In der vergangenen Woche stellte Asus auf der
CeBIT den neuen
Eee PC 900 mit größerem Display und mehr Speicher vor. Doch damit nicht genug: Die nächsten
Eee PCs bringen Intels neuen Prozessor mit und sollen unterwegs nicht nur per WLAN einen Zugang zum Internet bieten.
Mehr Mobilität
So nannte Jerry Shen, CEO von Asus, in einem Interview mit dem
Laptop Magazine zahlreiche Details zu den kommenden Mini-Notebooks. Bereits im Mai soll eine Version des Eee PCs mit Intels
Atom-Prozessor auf den Markt kommen, der im Notebook-Bereich bislang unter dem Namen Diamondville bekannt war. Die neue Prozessorfamilie wird im 45-Nanometer-Prozess gefertigt und soll sehr sparsam im Energieverbrauch sein. Auch die
Gerüchte um neue Geräte mit
WiMAX-Funktion bestätigten sich in dem Interview. Laut Jerry Shen werden sowohl WiMAX als auch
HSDPA Ziele von Asus sein, da sich beim Eee PC alles um Mobilität drehe. Das HSDPA-Modul soll im dritten Quartal in die kleinen Rechner eingebaut werden, dies sei auch der geplante Zeitraum für den WiMAX-Einsatz.
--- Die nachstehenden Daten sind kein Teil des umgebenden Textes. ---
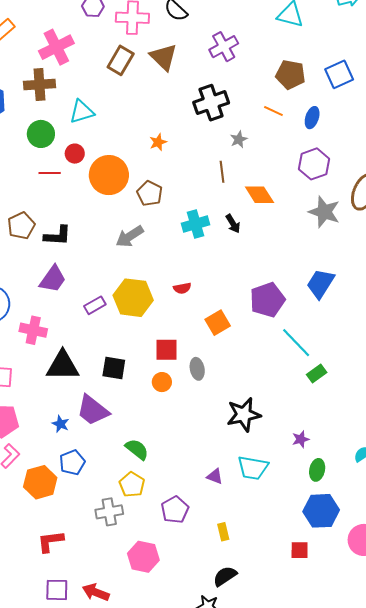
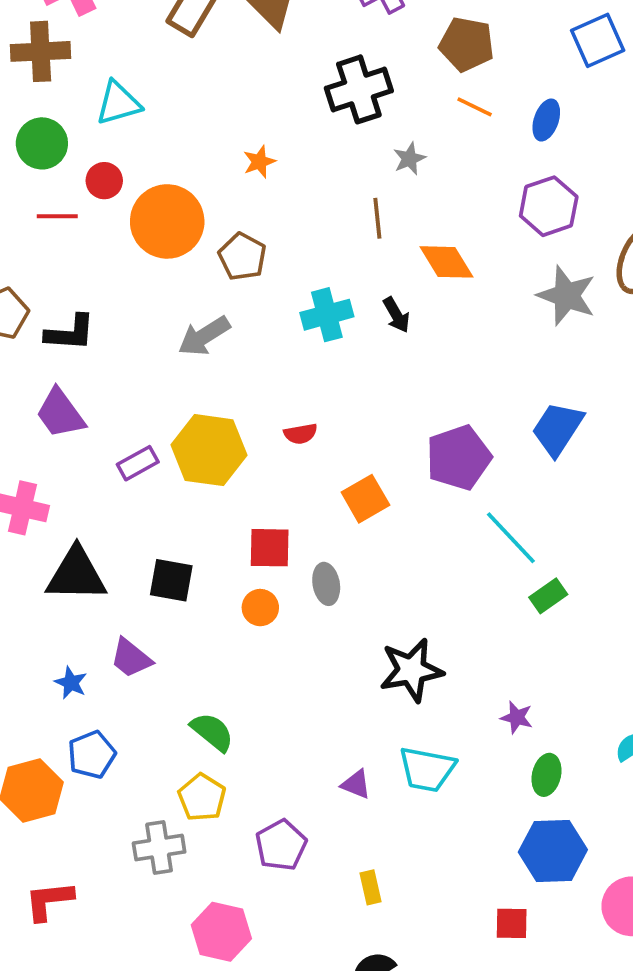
brown pentagon: (290, 75) -> (467, 44), moved
purple trapezoid: (53, 279) -> (60, 413), turned 108
purple trapezoid: (93, 410) -> (131, 658), size x0.7
purple star: (301, 439) -> (517, 717), turned 30

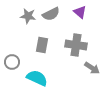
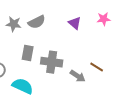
purple triangle: (80, 12) -> (75, 23), moved
gray cross: (76, 45) -> (52, 62), moved

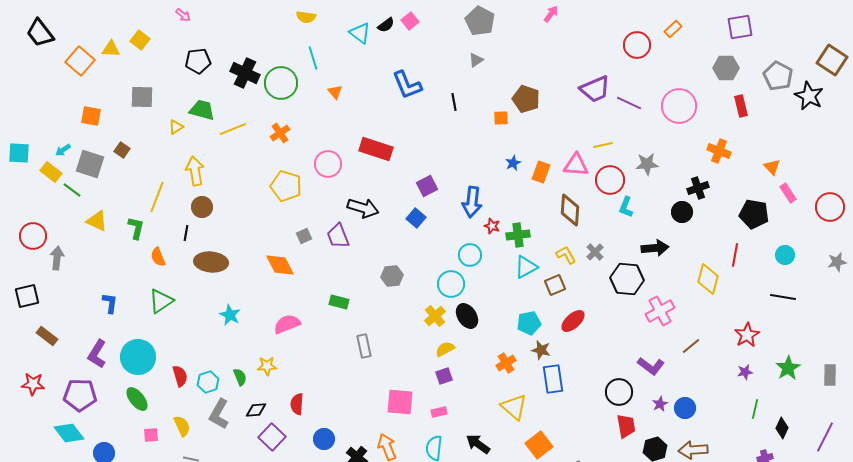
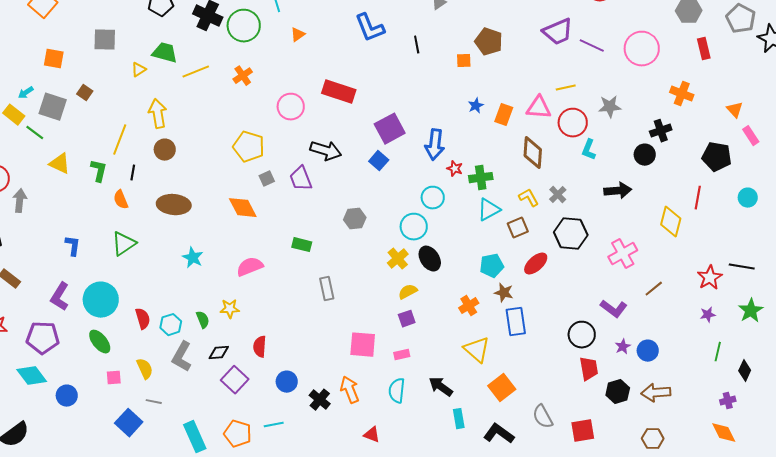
orange triangle: (335, 92) -> (298, 35), turned 35
yellow pentagon: (286, 186) -> (249, 147), moved
purple square: (427, 186) -> (390, 129), size x1.4
black line: (186, 233) -> (133, 173), moved
black hexagon: (627, 279) -> (571, 234), moved
black line: (783, 297) -> (742, 267), moved

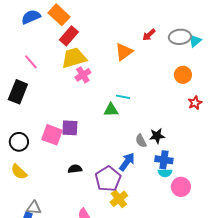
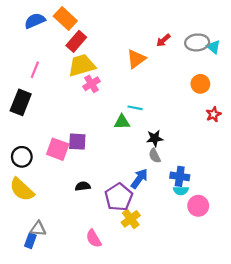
cyan triangle: (195, 41) -> (213, 47), turned -40
pink line: (31, 62) -> (35, 70), turned 63
black star: (157, 136) -> (155, 138), moved
yellow semicircle: (19, 172) -> (22, 189), size x1.4

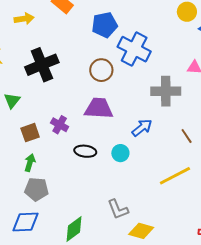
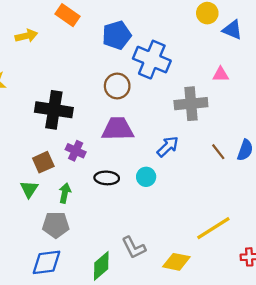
black cross: (42, 65) -> (54, 110), moved, turned 36
green triangle: (12, 101) -> (29, 189), moved
green arrow: (30, 163) -> (65, 193), moved
yellow line: (175, 176) -> (213, 228), moved
gray L-shape: (118, 209) -> (134, 248), moved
Festplatte statt Flashspeicher
Darüber hinaus kündigte Shen neue Farben für die bisherigen Modelle für Mai und Juni an, die dann in mehr als fünf Varianten erhältlich sein sollen. Auch zum neuen Eee PC 900 wurden weitere Informationen bekannt gegeben. So soll er in der Konfiguration mit acht Gigabyte (GB) Speicherplatz mit vorinstalliertem Windows XP ausgeliefert werden, während das höhere Modell weiterhin mit Linux ausgestattet ist. Letzteres soll zwölf oder 20 GB mitbringen, eine Entscheidung sei noch nicht gefallen. Bis Juni setzt Asus auf Solid State Drives (SSD), zu einem späteren Zeitpunkt könnten laut Shen auch Eee PCs mit herkömmlicher Festplatte folgen. Außerdem sollen die künftigen Netzteile kleiner sein und den Akku im Eee schneller aufladen.